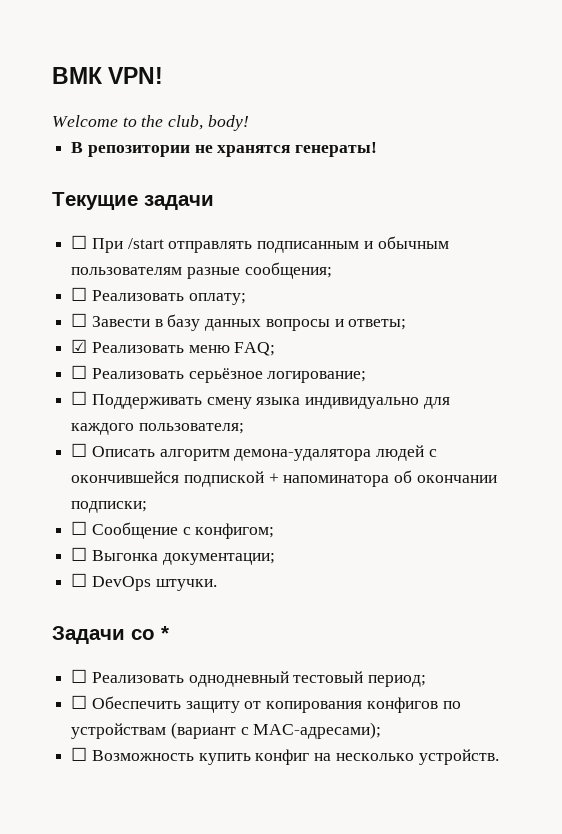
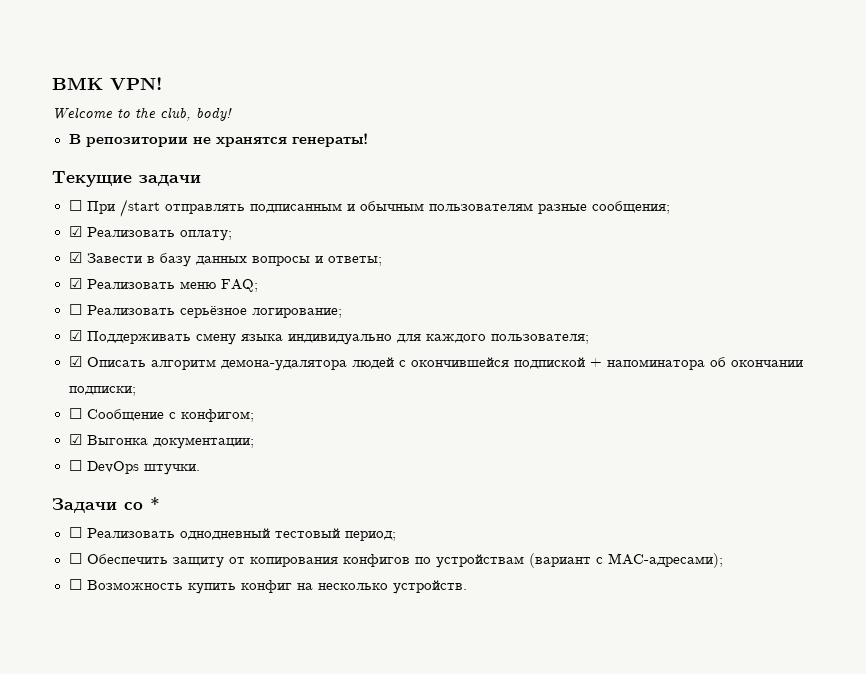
[71,287,88,301] ☐ -> [68,226,82,237] ☑
[71,313,88,327] ☐ -> [68,252,82,263] ☑
[71,391,88,405] ☐ -> [68,330,82,341] ☑
[71,443,88,457] ☐ -> [68,356,82,367] ☑
[71,547,88,561] ☐ -> [68,434,82,445] ☑

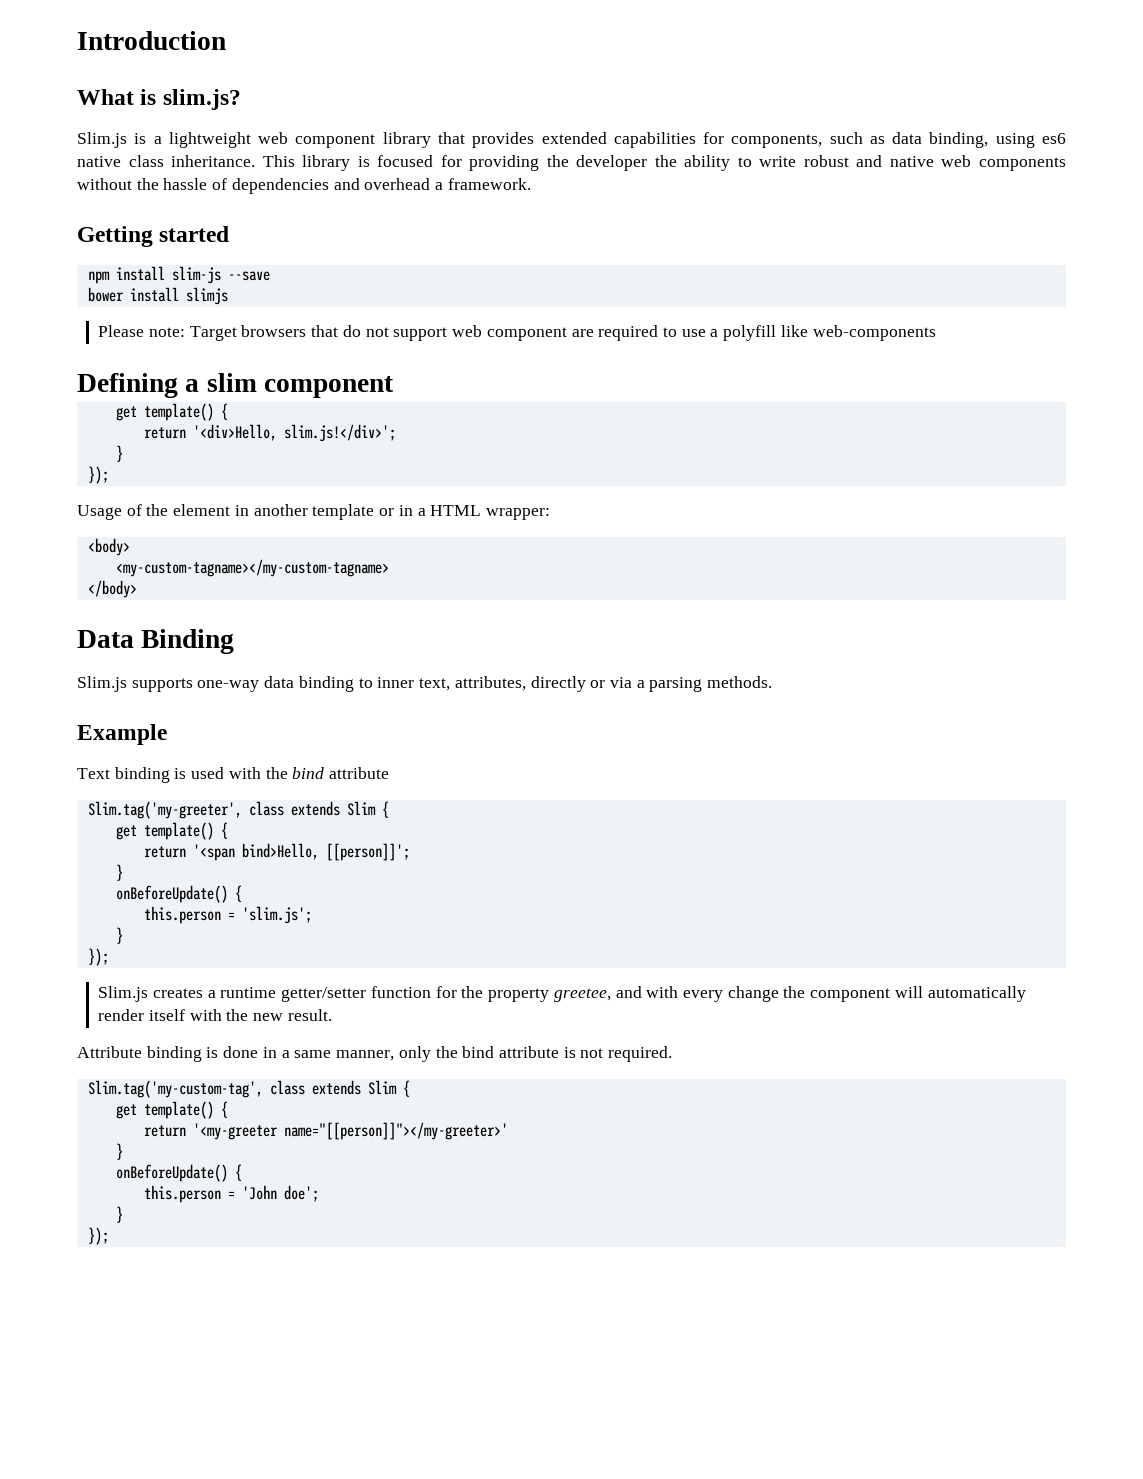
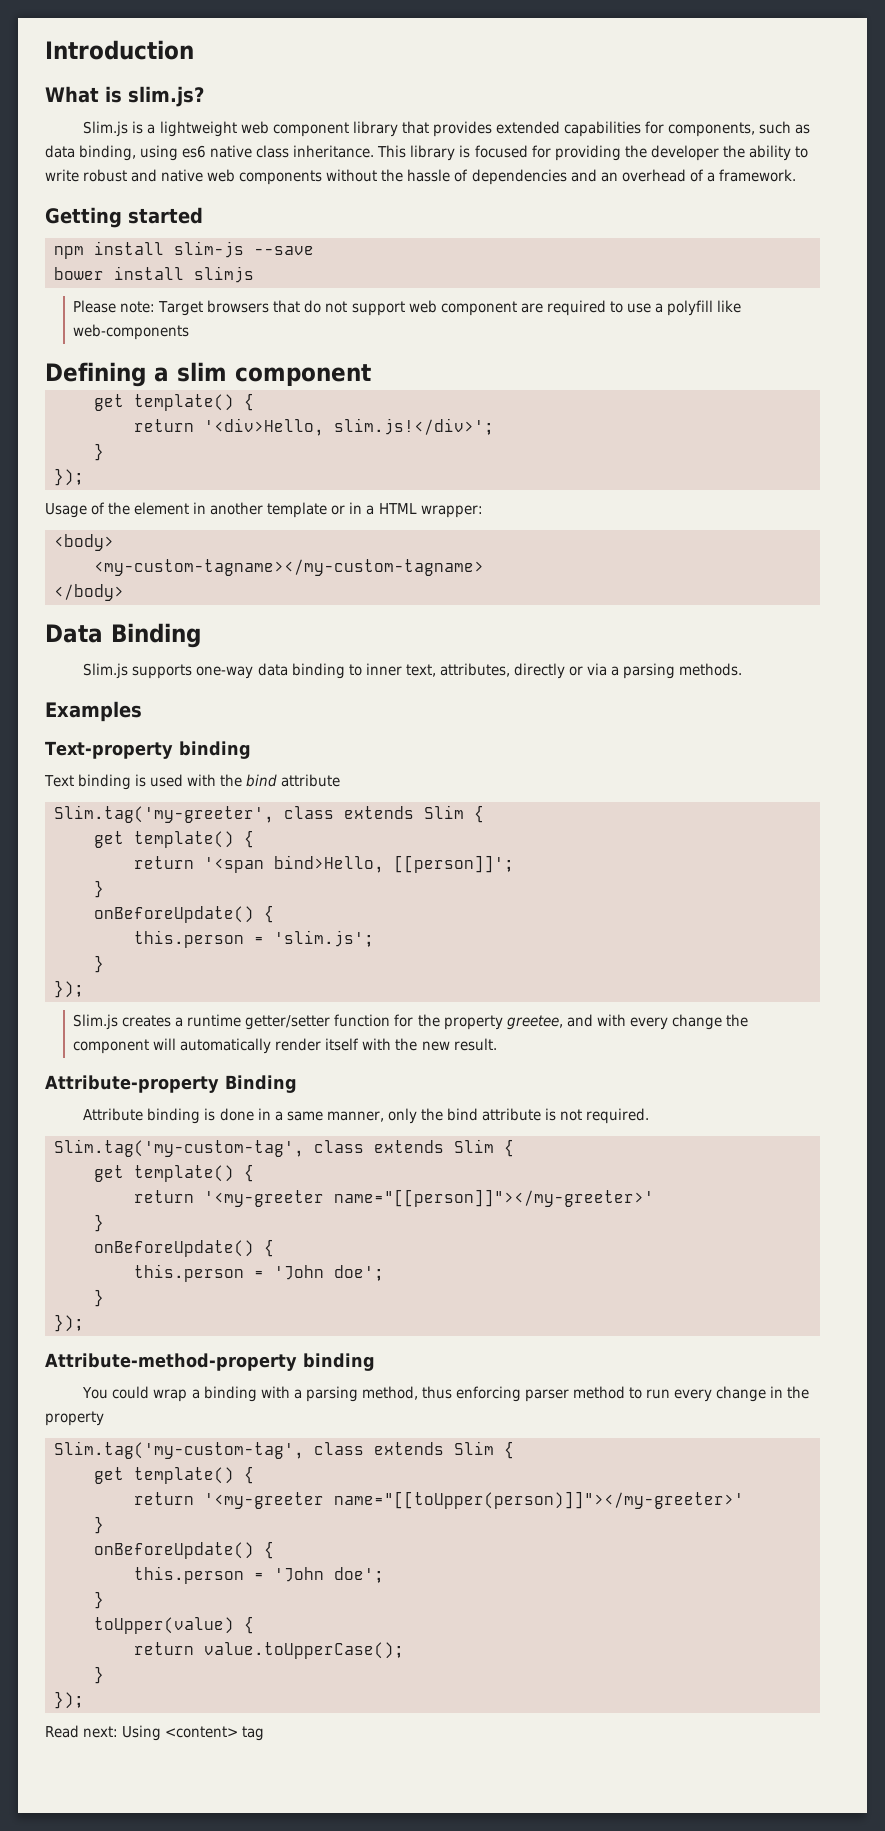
[364,178,431,190] overhead -> [600,169,704,182] an overhead of
[77,724,167,745] Example -> [45,701,142,722] [45,741,251,759] Examples // Text-property binding
(332, 1015) none -> [45,1075,297,1093] // Attribute-property Binding
(109, 1236) none -> [45,1353,375,1371] [82,1386,810,1402] [45,1411,104,1426] [54,1441,514,1459] [94,1466,254,1484] [134,1491,744,1509] [94,1516,104,1534] [94,1541,274,1559] [134,1566,384,1584] [94,1591,104,1609] [94,1616,254,1634] [134,1642,404,1659] [94,1666,104,1684] [54,1691,84,1709] [45,1725,265,1741] // Attribute-method-property binding // You could wrap a binding with a parsing method, thus enforcing parser method to run every change in the property // Slim.tag('my-custom-tag', class extends Slim { // get template() { // return '<my-greeter name="[[toUpper(person)]]"></my-greeter>' // } // onBeforeUpdate() { // this.person = 'John doe'; // } // toUpper(value) { // return value.toUpperCase(); // } // }); // Read next: Using <content> tag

----

Task statement:
Print the lines from the one containing "(332, 1015) none" through the end of the material, word for word, and nothing else.

Finished task:
(332, 1015) none -> [45,1075,297,1093] // Attribute-property Binding
(109, 1236) none -> [45,1353,375,1371] [82,1386,810,1402] [45,1411,104,1426] [54,1441,514,1459] [94,1466,254,1484] [134,1491,744,1509] [94,1516,104,1534] [94,1541,274,1559] [134,1566,384,1584] [94,1591,104,1609] [94,1616,254,1634] [134,1642,404,1659] [94,1666,104,1684] [54,1691,84,1709] [45,1725,265,1741] // Attribute-method-property binding // You could wrap a binding with a parsing method, thus enforcing parser method to run every change in the property // Slim.tag('my-custom-tag', class extends Slim { // get template() { // return '<my-greeter name="[[toUpper(person)]]"></my-greeter>' // } // onBeforeUpdate() { // this.person = 'John doe'; // } // toUpper(value) { // return value.toUpperCase(); // } // }); // Read next: Using <content> tag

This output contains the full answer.